begin SOURCE PASSAGE
As filed with the Securities and Exchange Commission on June 2, 2006

Registration No. 333-121084

 

SECURITIES AND EXCHANGE COMMISSION

Washington, D.C. 20549

 


 

POST-EFFECTIVE AMENDMENT NO. 1
TO

 

FORM S-8

 

REGISTRATION STATEMENT
UNDER
THE SECURITIES ACT OF 1933

 


 

FRONTIER AIRLINES HOLDINGS, INC.

(Exact name of registrant as specified in its charter)

 

Delaware

 

20-4191157

(State or other jurisdiction of
incorporation or organization)

 

(I.R.S. Employer Identification No.)

 

7001 Tower Road
Denver, Colorado 80249
(720) 374-4200
(Address, including zip code, and telephone number, including area code,
of registrant’s principal executive offices)

 

Frontier Airlines, Inc. 2004 Equity Incentive Plan
(Full title of plan)

 

Paul H. Tate
Vice President and Chief Financial Officer
7001 Tower Road
Denver, Colorado 80249
(720) 374-4200
(Name, address, including zip code, and telephone number, including area code,
of agent for service)

 


 

Calculation of Registration Fee

 

Title of securities
To be registered

 

Amount to
be registered

 

Proposed maximum
offering price per share(1)

 

Proposed maximum
aggregate offering price

 

Amount of
registration fee

(1)

 

N/A

 

N/A

 

N/A

 

N/A

 


(1)                               No additional securities are being registered under this amendment. The applicable registration fee was paid upon the filing of the original Registration Statement No. 333-121084.

 

 



 

EXPLANATORY NOTE

 

This Post-Effective Amendment No. 1 to Registration Statement No. 333-121084 on Form S-8 (the “Registration Statement”) of Frontier Airlines, Inc., a Colorado corporation (“Frontier”), is being filed by Frontier Airlines Holdings, Inc., a Delaware corporation (“Frontier Holdings”), pursuant to Rule 414 under the Securities Act of 1933, as amended (the “Securities Act”), to reflect the reorganization of Frontier into a holding company structure (the “Reorganization”). The Reorganization was completed on April 3, 2006. As a result of the Reorganization, Frontier became a wholly owned subsidiary of Frontier Holdings, and Frontier Holdings became the successor issuer to Frontier pursuant to Rule 12g-3 under the Securities Exchange Act of 1934, as amended (the “Exchange Act”).

 

In connection with the Reorganization, each outstanding share of common stock, no par value per share, of Frontier (“Frontier Common Stock”) was exchanged for one share of common stock, $0.001 par value per share, of Frontier Holdings (“Frontier Holdings Common Stock”), resulting in each shareholder of Frontier as of the close of business on March 31, 2006 becoming a stockholder of Frontier Holdings as of the opening of business on April 3, 2006. The Reorganization was completed in accordance with an Agreement and Plan of Merger (the “Merger Agreement”), dated as of January 31, 2006, by and among Frontier, Frontier Holdings, and FA Sub, Inc., a Colorado corporation.
end SOURCE PASSAGE
- [GIVEN EXERCISE 1] Copy the records from their beginning through the line containing "scientific name: Stachys sylvatica", inclusive, substituting "division" for each "phylum" and leaving all else unchanged.
begin SOURCE DATA
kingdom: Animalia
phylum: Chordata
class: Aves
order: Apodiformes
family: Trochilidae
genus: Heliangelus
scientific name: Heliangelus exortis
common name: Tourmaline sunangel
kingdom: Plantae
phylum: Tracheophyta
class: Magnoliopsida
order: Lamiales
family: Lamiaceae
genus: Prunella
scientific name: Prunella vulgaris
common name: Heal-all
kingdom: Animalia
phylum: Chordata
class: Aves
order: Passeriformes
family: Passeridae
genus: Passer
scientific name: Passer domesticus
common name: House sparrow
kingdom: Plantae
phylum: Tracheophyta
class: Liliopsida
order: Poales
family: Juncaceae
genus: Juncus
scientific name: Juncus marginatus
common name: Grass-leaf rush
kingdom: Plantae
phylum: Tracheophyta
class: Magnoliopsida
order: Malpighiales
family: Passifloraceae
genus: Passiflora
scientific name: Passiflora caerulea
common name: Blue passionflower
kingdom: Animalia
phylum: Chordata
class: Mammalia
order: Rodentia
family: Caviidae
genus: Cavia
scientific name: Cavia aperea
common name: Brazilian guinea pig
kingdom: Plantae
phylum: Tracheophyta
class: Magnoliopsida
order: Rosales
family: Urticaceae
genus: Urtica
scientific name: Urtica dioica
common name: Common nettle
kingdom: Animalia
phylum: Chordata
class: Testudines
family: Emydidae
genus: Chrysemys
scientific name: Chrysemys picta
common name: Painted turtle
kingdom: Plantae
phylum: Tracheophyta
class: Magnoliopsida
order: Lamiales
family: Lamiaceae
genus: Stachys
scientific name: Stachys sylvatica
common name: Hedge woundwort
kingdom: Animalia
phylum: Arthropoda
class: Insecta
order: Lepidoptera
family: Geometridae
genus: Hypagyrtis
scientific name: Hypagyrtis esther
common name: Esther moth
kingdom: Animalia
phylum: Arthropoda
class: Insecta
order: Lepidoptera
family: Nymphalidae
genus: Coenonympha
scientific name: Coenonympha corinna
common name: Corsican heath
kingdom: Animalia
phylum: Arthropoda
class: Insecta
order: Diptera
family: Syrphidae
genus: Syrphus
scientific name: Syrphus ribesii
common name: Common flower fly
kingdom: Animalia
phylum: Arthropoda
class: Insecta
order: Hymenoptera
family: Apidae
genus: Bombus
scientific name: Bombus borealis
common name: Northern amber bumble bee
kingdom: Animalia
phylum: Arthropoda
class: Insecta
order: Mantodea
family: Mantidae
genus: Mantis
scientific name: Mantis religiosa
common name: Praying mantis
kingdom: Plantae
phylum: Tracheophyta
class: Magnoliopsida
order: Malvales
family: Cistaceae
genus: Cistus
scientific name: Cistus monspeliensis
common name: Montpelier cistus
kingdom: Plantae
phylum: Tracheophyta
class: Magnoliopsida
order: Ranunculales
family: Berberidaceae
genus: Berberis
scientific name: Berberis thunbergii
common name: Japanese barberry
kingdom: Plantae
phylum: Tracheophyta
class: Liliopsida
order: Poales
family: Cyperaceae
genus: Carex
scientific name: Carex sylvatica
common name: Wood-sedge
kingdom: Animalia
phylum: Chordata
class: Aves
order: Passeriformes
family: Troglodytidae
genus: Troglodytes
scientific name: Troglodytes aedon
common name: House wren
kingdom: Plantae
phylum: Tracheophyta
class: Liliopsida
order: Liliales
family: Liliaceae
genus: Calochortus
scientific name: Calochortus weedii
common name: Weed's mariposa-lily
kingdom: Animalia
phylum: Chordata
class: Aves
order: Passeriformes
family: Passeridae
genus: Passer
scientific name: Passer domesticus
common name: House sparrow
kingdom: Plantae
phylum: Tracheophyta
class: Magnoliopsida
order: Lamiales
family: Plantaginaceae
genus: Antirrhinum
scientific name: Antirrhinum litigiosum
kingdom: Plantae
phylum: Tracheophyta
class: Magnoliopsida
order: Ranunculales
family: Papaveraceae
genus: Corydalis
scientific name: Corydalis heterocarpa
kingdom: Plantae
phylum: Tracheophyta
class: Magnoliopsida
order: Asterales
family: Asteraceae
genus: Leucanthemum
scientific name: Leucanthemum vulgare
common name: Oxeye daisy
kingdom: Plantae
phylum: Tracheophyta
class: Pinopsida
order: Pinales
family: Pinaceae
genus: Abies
end SOURCE DATA
- [GIVEN EXERCISE 2] According to the Frontier Airlines filing, on what date was the Reorganization completed?

- [EXERCISE RESULT 1]
kingdom: Animalia
division: Chordata
class: Aves
order: Apodiformes
family: Trochilidae
genus: Heliangelus
scientific name: Heliangelus exortis
common name: Tourmaline sunangel
kingdom: Plantae
division: Tracheophyta
class: Magnoliopsida
order: Lamiales
family: Lamiaceae
genus: Prunella
scientific name: Prunella vulgaris
common name: Heal-all
kingdom: Animalia
division: Chordata
class: Aves
order: Passeriformes
family: Passeridae
genus: Passer
scientific name: Passer domesticus
common name: House sparrow
kingdom: Plantae
division: Tracheophyta
class: Liliopsida
order: Poales
family: Juncaceae
genus: Juncus
scientific name: Juncus marginatus
common name: Grass-leaf rush
kingdom: Plantae
division: Tracheophyta
class: Magnoliopsida
order: Malpighiales
family: Passifloraceae
genus: Passiflora
scientific name: Passiflora caerulea
common name: Blue passionflower
kingdom: Animalia
division: Chordata
class: Mammalia
order: Rodentia
family: Caviidae
genus: Cavia
scientific name: Cavia aperea
common name: Brazilian guinea pig
kingdom: Plantae
division: Tracheophyta
class: Magnoliopsida
order: Rosales
family: Urticaceae
genus: Urtica
scientific name: Urtica dioica
common name: Common nettle
kingdom: Animalia
division: Chordata
class: Testudines
family: Emydidae
genus: Chrysemys
scientific name: Chrysemys picta
common name: Painted turtle
kingdom: Plantae
division: Tracheophyta
class: Magnoliopsida
order: Lamiales
family: Lamiaceae
genus: Stachys
scientific name: Stachys sylvatica

- [EXERCISE RESULT 2] April 3, 2006